(Records from a dataset)
-=-=-

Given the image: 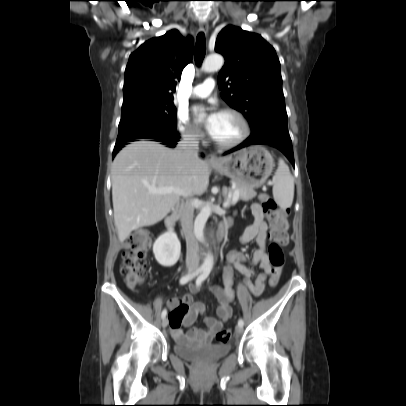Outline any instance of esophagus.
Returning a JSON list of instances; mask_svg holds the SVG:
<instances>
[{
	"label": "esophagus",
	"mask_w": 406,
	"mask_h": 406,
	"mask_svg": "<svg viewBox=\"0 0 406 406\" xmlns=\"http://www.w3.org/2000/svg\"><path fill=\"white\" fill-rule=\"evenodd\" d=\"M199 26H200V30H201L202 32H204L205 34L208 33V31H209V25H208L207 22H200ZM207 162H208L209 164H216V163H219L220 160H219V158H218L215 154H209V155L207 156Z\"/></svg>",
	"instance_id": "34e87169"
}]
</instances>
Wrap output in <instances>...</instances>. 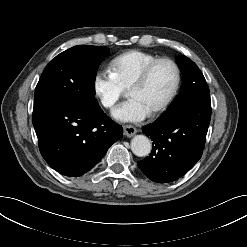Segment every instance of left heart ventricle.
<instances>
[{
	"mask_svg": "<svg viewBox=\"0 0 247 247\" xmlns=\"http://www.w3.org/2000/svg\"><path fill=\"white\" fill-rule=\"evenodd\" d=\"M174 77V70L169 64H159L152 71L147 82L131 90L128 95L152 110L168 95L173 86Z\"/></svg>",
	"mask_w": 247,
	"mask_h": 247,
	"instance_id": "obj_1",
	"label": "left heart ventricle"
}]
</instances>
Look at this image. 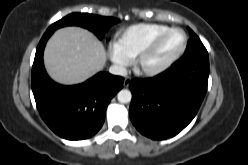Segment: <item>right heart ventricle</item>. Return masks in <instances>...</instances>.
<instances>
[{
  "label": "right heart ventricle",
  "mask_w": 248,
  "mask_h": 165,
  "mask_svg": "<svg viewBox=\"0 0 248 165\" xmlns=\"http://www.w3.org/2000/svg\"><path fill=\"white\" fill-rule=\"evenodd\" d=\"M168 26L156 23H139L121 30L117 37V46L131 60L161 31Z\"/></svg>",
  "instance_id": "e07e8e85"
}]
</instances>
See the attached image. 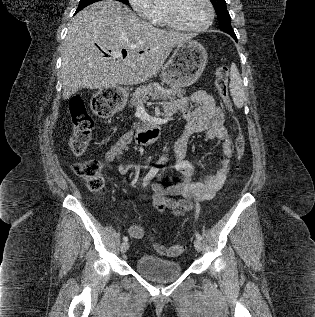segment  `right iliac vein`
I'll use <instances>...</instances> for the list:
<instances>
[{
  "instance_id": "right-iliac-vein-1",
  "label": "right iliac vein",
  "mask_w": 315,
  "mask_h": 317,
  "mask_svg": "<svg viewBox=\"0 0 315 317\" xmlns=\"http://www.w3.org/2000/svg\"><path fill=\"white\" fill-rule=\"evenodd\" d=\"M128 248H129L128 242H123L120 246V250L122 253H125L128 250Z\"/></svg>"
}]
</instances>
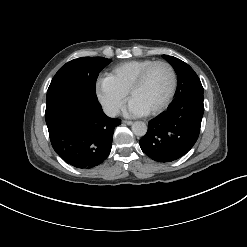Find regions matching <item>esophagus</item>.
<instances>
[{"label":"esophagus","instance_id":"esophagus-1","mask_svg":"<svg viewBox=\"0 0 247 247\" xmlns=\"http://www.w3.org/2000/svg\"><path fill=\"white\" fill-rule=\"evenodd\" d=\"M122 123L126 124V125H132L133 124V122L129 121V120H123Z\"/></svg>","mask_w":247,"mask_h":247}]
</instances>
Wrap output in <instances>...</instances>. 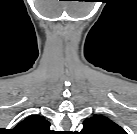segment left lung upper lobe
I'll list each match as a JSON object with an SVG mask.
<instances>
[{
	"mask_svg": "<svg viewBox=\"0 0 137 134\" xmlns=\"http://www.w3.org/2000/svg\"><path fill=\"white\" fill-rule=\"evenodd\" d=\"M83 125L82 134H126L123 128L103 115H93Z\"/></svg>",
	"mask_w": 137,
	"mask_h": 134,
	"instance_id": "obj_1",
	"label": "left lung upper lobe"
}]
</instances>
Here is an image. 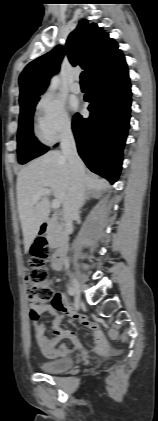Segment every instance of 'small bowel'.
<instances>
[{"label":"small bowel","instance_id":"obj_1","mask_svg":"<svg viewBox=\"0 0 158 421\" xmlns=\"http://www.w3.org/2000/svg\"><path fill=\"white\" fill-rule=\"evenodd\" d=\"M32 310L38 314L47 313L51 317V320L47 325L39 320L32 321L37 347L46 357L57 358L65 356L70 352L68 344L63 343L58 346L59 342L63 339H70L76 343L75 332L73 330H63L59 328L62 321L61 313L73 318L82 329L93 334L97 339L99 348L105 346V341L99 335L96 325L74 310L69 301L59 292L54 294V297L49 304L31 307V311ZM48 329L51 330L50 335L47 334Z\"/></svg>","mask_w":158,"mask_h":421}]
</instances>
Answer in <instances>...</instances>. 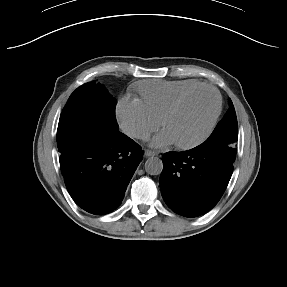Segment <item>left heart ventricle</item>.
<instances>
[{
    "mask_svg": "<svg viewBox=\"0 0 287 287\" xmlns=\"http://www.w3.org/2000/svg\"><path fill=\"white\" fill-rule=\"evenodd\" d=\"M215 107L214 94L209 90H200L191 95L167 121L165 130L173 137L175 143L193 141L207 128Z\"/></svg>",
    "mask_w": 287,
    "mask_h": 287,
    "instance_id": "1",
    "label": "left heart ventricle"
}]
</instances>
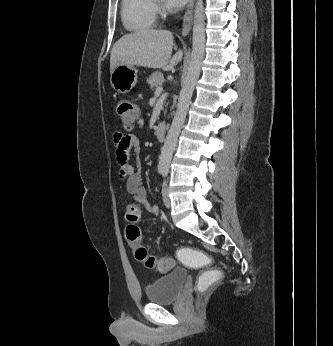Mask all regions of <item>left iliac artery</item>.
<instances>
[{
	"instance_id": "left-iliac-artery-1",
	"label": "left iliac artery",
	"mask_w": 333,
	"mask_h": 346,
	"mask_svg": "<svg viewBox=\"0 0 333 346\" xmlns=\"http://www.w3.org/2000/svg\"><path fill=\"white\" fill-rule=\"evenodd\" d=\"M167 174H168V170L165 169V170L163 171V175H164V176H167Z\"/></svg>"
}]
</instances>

-=-=-

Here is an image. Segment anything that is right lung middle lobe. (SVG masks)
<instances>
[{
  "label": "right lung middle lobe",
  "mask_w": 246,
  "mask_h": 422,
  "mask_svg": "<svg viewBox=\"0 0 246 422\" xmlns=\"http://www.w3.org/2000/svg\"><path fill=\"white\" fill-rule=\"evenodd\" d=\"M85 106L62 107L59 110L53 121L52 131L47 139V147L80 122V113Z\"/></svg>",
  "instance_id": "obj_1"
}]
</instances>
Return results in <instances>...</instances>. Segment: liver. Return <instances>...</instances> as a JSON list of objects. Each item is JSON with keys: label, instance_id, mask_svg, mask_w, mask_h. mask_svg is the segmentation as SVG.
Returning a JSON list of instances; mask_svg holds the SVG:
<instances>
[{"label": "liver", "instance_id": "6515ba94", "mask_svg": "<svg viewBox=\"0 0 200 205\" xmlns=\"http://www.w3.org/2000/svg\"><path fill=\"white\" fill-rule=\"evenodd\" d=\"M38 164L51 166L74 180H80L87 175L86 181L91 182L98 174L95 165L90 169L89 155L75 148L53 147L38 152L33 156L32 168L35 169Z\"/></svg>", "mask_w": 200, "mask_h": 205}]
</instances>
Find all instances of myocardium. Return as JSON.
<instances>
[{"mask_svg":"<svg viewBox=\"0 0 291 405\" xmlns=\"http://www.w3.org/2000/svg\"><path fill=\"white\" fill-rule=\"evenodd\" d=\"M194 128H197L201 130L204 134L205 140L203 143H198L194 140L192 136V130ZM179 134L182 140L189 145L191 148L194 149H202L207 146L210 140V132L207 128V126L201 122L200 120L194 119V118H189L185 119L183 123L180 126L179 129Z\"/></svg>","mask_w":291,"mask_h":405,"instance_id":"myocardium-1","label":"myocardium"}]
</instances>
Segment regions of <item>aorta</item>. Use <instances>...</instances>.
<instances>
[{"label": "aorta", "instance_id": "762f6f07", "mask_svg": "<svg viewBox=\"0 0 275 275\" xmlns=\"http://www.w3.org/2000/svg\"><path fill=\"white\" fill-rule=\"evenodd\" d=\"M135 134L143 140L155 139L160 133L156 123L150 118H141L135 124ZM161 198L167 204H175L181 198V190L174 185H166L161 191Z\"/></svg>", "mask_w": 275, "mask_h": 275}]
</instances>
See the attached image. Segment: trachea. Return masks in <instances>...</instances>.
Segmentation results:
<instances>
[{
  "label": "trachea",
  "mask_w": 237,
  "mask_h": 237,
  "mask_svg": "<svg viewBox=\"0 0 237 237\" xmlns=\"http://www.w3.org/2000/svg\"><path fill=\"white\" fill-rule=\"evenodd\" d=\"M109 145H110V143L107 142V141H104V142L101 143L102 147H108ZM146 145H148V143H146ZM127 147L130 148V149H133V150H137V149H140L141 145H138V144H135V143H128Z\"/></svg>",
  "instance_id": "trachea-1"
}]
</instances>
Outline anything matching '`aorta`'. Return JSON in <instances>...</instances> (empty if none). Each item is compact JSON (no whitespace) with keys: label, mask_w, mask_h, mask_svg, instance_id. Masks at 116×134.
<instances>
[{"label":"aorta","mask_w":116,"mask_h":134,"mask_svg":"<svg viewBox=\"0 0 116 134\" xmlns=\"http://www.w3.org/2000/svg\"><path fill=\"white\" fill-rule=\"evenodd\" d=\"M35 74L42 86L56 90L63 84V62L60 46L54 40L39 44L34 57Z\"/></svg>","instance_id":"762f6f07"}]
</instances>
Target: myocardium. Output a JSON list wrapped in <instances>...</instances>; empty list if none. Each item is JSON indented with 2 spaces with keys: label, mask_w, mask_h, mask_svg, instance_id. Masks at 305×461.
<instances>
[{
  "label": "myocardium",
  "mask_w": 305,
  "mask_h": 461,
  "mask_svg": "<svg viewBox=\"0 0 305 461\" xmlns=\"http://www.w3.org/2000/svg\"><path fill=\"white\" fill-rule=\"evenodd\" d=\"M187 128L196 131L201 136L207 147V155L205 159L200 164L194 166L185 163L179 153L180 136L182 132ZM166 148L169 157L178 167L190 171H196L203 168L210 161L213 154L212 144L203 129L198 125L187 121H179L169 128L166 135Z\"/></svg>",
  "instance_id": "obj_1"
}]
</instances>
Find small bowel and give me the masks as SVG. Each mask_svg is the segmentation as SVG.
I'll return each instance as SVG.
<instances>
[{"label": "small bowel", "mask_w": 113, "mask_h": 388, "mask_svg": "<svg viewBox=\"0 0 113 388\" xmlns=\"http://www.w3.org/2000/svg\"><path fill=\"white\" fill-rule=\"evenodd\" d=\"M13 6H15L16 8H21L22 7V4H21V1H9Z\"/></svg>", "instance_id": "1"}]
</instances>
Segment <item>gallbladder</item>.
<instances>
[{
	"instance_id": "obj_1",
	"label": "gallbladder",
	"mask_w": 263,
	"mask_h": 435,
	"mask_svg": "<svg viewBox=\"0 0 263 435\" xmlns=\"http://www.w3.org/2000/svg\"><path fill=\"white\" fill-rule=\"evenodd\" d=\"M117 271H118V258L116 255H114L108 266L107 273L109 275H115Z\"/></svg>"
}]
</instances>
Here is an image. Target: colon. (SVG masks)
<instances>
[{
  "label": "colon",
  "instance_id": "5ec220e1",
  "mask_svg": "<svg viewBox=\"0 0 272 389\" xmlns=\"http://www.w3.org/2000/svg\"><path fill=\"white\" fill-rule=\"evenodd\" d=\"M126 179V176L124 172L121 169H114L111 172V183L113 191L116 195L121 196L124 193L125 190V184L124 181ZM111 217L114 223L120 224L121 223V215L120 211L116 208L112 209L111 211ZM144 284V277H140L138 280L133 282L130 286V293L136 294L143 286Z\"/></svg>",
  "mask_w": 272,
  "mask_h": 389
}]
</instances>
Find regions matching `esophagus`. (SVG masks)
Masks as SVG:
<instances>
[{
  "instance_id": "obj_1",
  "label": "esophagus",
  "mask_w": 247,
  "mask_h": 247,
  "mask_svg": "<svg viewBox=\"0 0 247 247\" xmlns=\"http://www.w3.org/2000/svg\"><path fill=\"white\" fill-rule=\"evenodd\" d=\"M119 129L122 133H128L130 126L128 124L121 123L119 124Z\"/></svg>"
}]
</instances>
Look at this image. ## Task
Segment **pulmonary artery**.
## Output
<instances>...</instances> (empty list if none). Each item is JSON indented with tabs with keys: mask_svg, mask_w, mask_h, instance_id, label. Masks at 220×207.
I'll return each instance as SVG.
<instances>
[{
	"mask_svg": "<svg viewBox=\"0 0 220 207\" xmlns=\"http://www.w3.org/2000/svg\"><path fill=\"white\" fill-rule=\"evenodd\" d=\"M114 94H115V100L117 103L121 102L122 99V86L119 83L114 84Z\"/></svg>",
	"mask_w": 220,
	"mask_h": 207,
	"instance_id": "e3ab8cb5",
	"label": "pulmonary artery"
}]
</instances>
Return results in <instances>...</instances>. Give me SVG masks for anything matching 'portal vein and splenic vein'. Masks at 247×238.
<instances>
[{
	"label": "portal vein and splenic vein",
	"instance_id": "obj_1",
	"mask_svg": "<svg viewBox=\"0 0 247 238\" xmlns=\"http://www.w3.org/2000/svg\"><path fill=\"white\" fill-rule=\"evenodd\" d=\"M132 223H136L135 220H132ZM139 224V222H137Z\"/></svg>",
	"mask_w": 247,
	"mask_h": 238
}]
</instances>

-=-=-

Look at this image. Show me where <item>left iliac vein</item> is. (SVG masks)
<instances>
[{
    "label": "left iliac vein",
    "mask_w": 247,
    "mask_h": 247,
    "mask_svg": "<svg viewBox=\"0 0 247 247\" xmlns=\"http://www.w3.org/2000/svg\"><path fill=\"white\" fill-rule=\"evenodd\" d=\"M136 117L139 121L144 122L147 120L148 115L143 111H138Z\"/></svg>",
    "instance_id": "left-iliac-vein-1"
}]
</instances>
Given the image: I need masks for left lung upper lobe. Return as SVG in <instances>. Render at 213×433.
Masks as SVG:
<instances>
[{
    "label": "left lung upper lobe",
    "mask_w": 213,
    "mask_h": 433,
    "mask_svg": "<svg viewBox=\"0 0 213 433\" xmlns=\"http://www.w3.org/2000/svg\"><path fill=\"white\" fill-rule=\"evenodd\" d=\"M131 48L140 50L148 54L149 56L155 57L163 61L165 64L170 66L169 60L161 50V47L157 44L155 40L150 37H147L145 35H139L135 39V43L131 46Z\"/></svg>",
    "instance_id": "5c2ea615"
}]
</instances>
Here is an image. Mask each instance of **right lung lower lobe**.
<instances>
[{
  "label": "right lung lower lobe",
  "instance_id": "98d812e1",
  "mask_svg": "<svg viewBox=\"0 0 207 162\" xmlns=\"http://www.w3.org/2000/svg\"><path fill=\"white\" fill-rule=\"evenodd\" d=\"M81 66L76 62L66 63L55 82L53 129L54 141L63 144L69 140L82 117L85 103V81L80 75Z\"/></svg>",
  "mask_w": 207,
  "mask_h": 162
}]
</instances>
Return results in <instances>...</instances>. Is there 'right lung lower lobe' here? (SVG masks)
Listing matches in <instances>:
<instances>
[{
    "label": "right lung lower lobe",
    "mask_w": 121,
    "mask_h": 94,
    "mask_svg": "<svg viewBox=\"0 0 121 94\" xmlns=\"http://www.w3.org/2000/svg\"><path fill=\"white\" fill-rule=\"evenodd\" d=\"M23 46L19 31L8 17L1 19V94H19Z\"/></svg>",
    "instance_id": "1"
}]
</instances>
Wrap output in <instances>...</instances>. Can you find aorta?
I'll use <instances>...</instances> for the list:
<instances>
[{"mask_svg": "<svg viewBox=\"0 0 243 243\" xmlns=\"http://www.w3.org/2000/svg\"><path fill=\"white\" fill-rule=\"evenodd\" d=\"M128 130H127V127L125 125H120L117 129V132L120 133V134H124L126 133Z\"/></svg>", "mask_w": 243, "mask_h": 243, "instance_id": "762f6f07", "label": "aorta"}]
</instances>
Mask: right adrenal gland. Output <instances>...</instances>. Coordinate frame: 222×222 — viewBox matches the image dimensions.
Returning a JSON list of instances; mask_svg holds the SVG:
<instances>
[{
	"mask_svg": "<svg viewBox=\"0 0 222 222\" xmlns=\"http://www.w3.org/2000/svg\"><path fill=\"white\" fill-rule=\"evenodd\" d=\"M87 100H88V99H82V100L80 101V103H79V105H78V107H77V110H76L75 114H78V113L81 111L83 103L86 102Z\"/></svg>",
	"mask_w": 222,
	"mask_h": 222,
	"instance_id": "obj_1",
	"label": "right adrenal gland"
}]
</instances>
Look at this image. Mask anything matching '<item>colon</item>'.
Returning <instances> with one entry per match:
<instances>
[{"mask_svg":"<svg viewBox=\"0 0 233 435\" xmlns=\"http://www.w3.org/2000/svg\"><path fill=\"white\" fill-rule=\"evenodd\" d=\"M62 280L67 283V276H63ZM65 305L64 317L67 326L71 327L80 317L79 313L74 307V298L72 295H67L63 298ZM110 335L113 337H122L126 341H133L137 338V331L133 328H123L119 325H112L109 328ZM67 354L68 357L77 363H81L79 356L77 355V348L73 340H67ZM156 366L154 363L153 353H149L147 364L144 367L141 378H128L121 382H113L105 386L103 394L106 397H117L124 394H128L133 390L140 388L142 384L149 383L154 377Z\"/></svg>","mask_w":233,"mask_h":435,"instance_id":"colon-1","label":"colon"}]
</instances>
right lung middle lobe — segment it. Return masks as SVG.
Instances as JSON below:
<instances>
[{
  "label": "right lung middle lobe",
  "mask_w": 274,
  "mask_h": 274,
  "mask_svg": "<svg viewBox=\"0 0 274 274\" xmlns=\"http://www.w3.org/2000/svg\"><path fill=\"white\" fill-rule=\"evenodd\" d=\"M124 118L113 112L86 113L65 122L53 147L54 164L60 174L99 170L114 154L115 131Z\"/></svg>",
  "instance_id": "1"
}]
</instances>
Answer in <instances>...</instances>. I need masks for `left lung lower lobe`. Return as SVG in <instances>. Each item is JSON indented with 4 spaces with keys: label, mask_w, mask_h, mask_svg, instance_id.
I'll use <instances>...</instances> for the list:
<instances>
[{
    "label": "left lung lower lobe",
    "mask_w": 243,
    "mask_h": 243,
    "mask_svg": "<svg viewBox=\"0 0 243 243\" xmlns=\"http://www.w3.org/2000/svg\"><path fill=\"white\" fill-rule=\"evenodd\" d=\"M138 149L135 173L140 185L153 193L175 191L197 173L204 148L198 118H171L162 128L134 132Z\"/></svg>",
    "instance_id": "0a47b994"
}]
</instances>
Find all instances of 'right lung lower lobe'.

-=-=-

# What you will do
Collect every line of the data above that contains the word "results". Copy each of those lines in full.

# Solution to the exercise
Return results in <instances>...</instances>. Segment: liver. Return <instances>...</instances> as a JSON list of objects. Each item is JSON with keys: label, instance_id, mask_svg, mask_w, mask_h. mask_svg is the segmentation as SVG.
Segmentation results:
Return results in <instances>...</instances>. Give me SVG masks for anything matching 'portal vein and splenic vein'. Masks at 247×238.
Return results in <instances>...</instances>. Is there 'right lung lower lobe' here? (SVG masks)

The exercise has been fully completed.